EXCERPT TO READ:
——

The conversation attempted here is important, I agree, and yes, I am planning to publish things related to it, and growing out of it. I am finishing up a sequence of essays on  Greek theory of knowing — a theory of the irreducibly many ways of knowing on which liberal arts education was originally based — working out of the Greek texts of Plato and Aristotle, but surveying the entire course of the arts & sciences (liberal arts) tradition in Western history and more broadly. These essays are addressed primarily to literary theorists in my own field, but I try to keep the natural scientists and mathematicians always in view as well. So I discuss elegant paradigms for disciplined knowing taken from Galileo and Newton, and from geometry and mathematics, as well as linguistics and poetics.

If these essays help to initiate the kind of respectful conversation between the ways of knowing that we all would love to see, then I will go back to finishing my book, which is addressed to a more general audience, especially to physicists and to theists and to anyone else who cares about the liberal arts and the life of the mind, and who is saddened by the distrust and misunderstanding between “science” and “religion,” as between cultural theorists and those academics who are more scientifically oriented (including analytic philosophers like Dawson and Searle).

——

RECORDS FOR THIS EXERCISE:
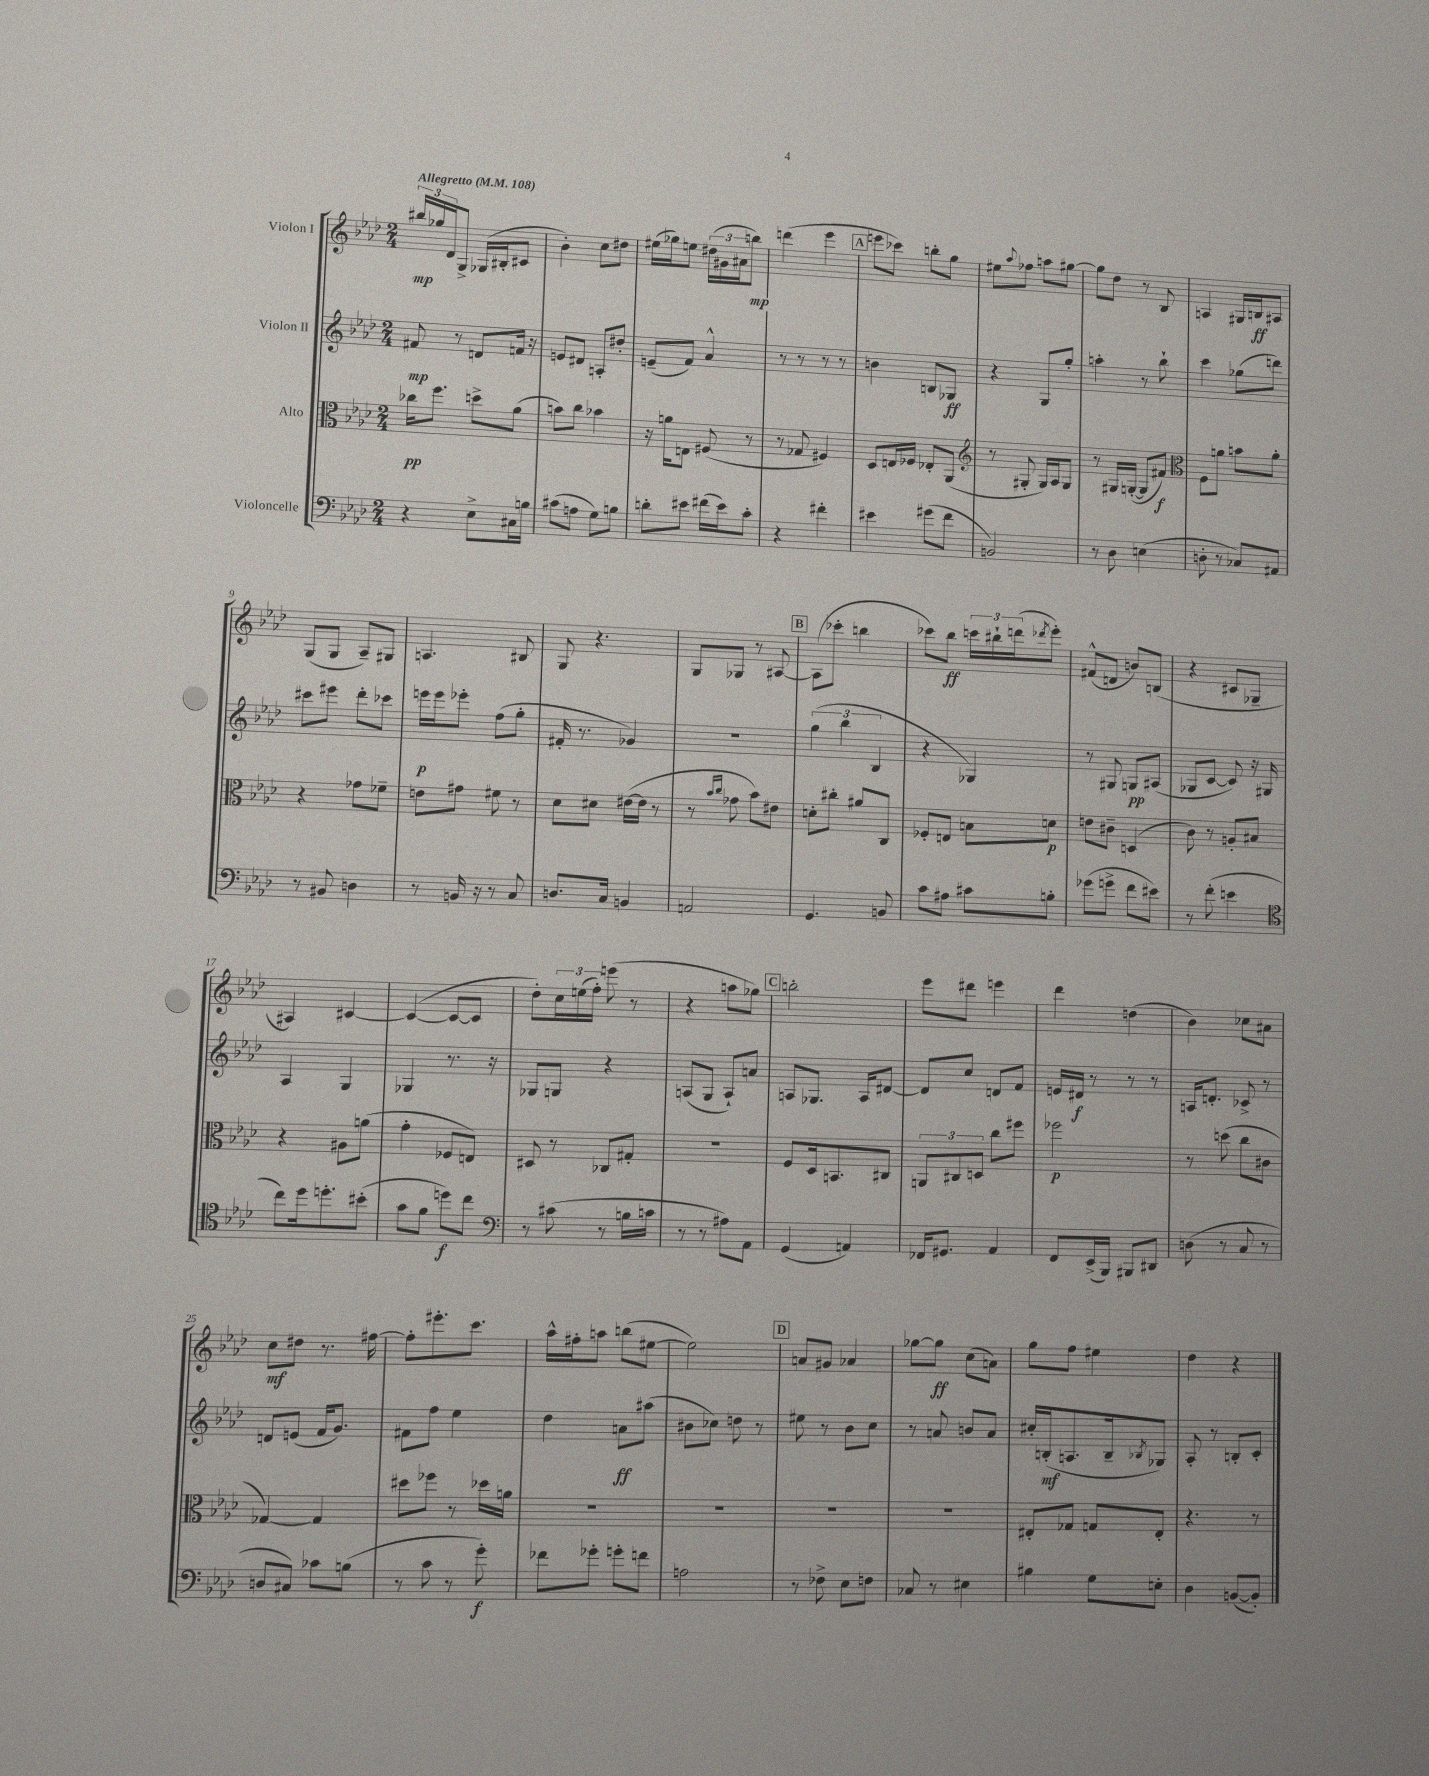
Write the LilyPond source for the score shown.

<<
\new StaffGroup <<
\new Staff = "s0" \with { instrumentName = "Violon I" } {
    \clef treble \key aes \major \numericTimeSignature \time 2/4 \tempo "Allegretto" 4 = 108
    \tuplet 3/2 { bis''16\mp ges''16 des'16 } g8-> ges16( bis16-. cis'8 |
    bes'4-.) c''8 dis''8 |
    eis''16( ges''16) e''8 \tuplet 3/2 { dis''16( gis'16 ais'16 } b''8\mp) |
    d'''4( ees'''4 |
    \mark \markup { \box "A" } e'''8 ces'''8) b''8-. g''8 |
    eis''8 \appoggiatura { aes''8 } fes''8 a''8 gis''8~ |
    gis''8 des''8 r8 bes8 |
    a4 gis16 b16\ff ais8 |
    g8( g8 aes8--) gis8 |
    a4. bis8 |
    g8 r4. |
    g8 ges8 r8 ais8~ |
    \mark \markup { \box "B" } ais8( ces'''8-. b''4 |
    ces'''8) bes''8\ff \tuplet 3/2 { c'''16 bis''16-! d'''16( } \acciaccatura { des'''8 } ees'''8-.) |
    fis'8-^( d'8 b'8) b8( |
    r4 cis'8 ges8-- |
    ais4) cis'4~ |
    cis'4~( cis'8~ cis'8 |
    des''8-.) \tuplet 3/2 { c''16 e''16( f''16-.) } e'''8( r8 |
    r4 a''8 ges''8) |
    \mark \markup { \box "C" } b''2-. |
    ees'''8 dis'''8 e'''4 |
    des'''4 d''4( |
    bes'4) ces''8 ais'8 |
    c''8\mf dis''8 r8. fis''16~ |
    fis''8-. eis'''8.-. c'''8. |
    aes''16-^ fis''16-. a''8 b''8( eis''8~ |
    eis''2) |
    \mark \markup { \box "D" } a'8 gis'8 aes'4 |
    ges''8~ ges''8\ff c''8( a'8) |
    g''8 f''8 eis''4 |
    des''4 r4 \bar "|." |
}
\new Staff = "s1" \with { instrumentName = "Violon II" } {
    \clef treble \key aes \major \numericTimeSignature \time 2/4
    fis'8\mp r8 d'8 f'16 r16 |
    e'8 dis'8 a8-. dis''8-. |
    e'8--( f'8) aes'4-^ |
    r8 r8 r8 r8 |
    \mark \markup { \box "A" } b'4 b8 ges8\ff |
    r4 g8 g''8-. |
    a''4-. r8 bes''8-! |
    c'''4 ges''8( d'''8) |
    cis'''8 eis'''8 des'''8-. ces'''8 |
    e'''16\p e'''16 ees'''8-. f''8( g''8-. |
    fis'16-. r8. ges'4) |
    R2 |
    \mark \markup { \box "B" } \tuplet 3/2 { g''4( bes''4 bes4 } |
    r4 ges4) |
    r8 gis8 g8\pp ais8( |
    ges8 c'8~ c'8) r16 gis16 |
    aes4 g4 |
    ges4 r8. r16 |
    ges8 g8 r4 |
    a8( g8 a8-!) a'8 |
    \mark \markup { \box "C" } a8 ges8. a16 dis'8~ |
    dis'8 c''8 d'8 f'8 |
    e'16 dis'16\f r8 r8 r8 |
    a16 d'8.-. ces'8-> r8 |
    d'8 e'8( f'16 g'8.) |
    fis'8 f''8 ees''4 |
    des''4 a'8\ff ais''8( |
    bis'8 ces''8) d''8 r8 |
    \mark \markup { \box "D" } eis''8 r8 bes'8 c''8 |
    r8 a'8 b'8 a'8 |
    cis''16-. b16-.\mf( a8. b16-- \acciaccatura { bes8 } ges8) |
    aes8-. r8 b8-. c'8-. \bar "|." |
}
\new Staff = "s2" \with { instrumentName = "Alto" } {
    \clef alto \key aes \major \numericTimeSignature \time 2/4
    ces''16\pp f''8. d''8-> aes'8( |
    b'8) c''8 bes'4 |
    r16 a'16 e8 fis8( r8 |
    r8 ges8 fis4) |
    \mark \markup { \box "A" } des8 e16 fes16 ees8-. aes,8( |
    \clef treble r8 gis8-. gis16) aes16 gis8 |
    r8 gis16 g16~-.( g8 fis'8\f) |
    \clef alto f8 a'8 b'8 a'8-. |
    r4 ges'8 fes'8-- |
    e'8 gis'8 fis'8 r8 |
    des'8 dis'8 eis'16~( eis'16 r8 |
    r8 \grace { bes'16 c''16 } ges'8 bes'8) eis'8 |
    \mark \markup { \box "B" } d'8-. cis''8-. ais'8 c8 |
    fes8-. e8 b8 d'8\p |
    e'8 cis'8-- d4( |
    c'8) r8 a8-. bis8 |
    r4 ais8 a'8( |
    g'4-. fes8 e8) |
    dis8 r8 ces8 gis8-. |
    R2 |
    \mark \markup { \box "C" } f8 des16 b,8. cis8 |
    \tuplet 3/2 { a,8 cis8 d8 } c''8 fis''8 |
    fes''2\p |
    r8 d''8( c''8 cis'8 |
    ges4~) ges4 |
    dis''8 fes''8 r8 des''16 a'16 |
    R2 |
    R2 |
    \mark \markup { \box "D" } R2 |
    R2 |
    eis8-. ges8 g8 eis8-. |
    r4. r8 \bar "|." |
}
\new Staff = "s3" \with { instrumentName = "Violoncelle" } {
    \clef bass \key aes \major \numericTimeSignature \time 2/4
    r4 ees8-> cis16 b16 |
    cis'8( a8 g8) b8 |
    d'8-. eis'8 fis'16( eis'16) c'8-. |
    r4 fis'4-. |
    \mark \markup { \box "A" } eis'4 gis'8( f'8 |
    b,2) |
    r8 des8 e4( |
    d8-. r8 ces8) ais,8 |
    r8 bis,8 d4 |
    r8 b,16 r16 r8 c8 |
    d8. c16 b,4 |
    a,2 |
    \mark \markup { \box "B" } g,4. b,8 |
    c'8 ais8 cis'8 b8-. |
    ges'8( g'8-> f'8 eis'8) |
    r8 f'8-.( e'4 |
    \clef tenor c''8) des''16 d''8.-. bis'8-.( |
    g'8 f'8 d''8\f) c''8 |
    \clef bass r8 cis'8( r8 b16 c'16 |
    r8 r8 ais8) aes,8 |
    \mark \markup { \box "C" } g,4( a,4) |
    fes,16 gis,8. aes,4 |
    f,8 ees,16->( bes,,16) bis,,8 dis,8 |
    d8( r8 c8 r8 |
    d8 cis8) ces'8 b8( |
    r8 c'8 r8 g'8-.\f) |
    fes'8 ges'8-. g'8-. f'8 |
    a2 |
    \mark \markup { \box "D" } r8 fes8-> ees8 f8 |
    ces8 r8 eis4 |
    bis4 g8 e8-. |
    des4 b,8~( b,8-.) \bar "|." |
}
>>
>>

——

DIRECTIONS:
(a) List every person named in the excerpt about the liberal arts and ways of knowing.
(b) Pull out each line of the records that contains the string "numericTimeSignature", matching case exactly.

EXPECTED RESPONSES:
(a) Plato, Aristotle, Galileo, Newton, Dawson, Searle

(b)
    \clef treble \key aes \major \numericTimeSignature \time 2/4 \tempo "Allegretto" 4 = 108
    \clef treble \key aes \major \numericTimeSignature \time 2/4
    \clef alto \key aes \major \numericTimeSignature \time 2/4
    \clef bass \key aes \major \numericTimeSignature \time 2/4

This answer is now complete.